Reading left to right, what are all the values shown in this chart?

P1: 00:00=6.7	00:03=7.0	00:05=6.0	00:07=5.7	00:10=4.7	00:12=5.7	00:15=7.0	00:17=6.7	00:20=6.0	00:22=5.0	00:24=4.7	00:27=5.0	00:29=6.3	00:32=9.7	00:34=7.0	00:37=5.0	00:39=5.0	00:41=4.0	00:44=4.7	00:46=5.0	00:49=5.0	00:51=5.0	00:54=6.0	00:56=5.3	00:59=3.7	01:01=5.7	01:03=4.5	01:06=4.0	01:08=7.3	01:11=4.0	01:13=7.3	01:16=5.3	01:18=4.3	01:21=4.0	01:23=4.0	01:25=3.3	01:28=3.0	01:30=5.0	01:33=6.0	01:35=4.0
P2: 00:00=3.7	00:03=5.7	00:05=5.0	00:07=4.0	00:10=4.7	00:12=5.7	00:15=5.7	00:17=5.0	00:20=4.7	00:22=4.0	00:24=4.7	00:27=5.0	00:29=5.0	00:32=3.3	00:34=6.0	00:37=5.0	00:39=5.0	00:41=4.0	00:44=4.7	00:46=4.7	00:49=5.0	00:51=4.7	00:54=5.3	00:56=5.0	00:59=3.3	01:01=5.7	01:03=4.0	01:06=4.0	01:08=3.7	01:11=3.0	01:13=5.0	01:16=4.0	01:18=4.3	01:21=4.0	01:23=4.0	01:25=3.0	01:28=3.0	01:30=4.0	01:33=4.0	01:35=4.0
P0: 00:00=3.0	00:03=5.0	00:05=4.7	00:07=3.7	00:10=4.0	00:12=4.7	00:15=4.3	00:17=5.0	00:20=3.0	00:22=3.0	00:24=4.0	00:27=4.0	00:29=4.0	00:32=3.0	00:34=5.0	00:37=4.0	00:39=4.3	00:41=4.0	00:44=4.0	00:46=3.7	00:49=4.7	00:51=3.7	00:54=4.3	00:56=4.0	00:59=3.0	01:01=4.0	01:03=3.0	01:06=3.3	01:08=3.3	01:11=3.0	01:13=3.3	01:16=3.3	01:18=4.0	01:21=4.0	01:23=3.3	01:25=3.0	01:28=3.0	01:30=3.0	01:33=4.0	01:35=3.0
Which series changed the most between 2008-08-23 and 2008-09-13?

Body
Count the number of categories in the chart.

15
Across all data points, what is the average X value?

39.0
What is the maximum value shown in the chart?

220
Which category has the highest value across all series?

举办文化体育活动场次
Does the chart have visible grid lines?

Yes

-*-

Exercise brief:
Please identify each line in the listing above that contains the word "chart" and copy those lines in full. Case counts, so only lines where the word appears with that same capitalization qualify.

Final answer:
Reading left to right, what are all the values shown in this chart?
Count the number of categories in the chart.
What is the maximum value shown in the chart?
Does the chart have visible grid lines?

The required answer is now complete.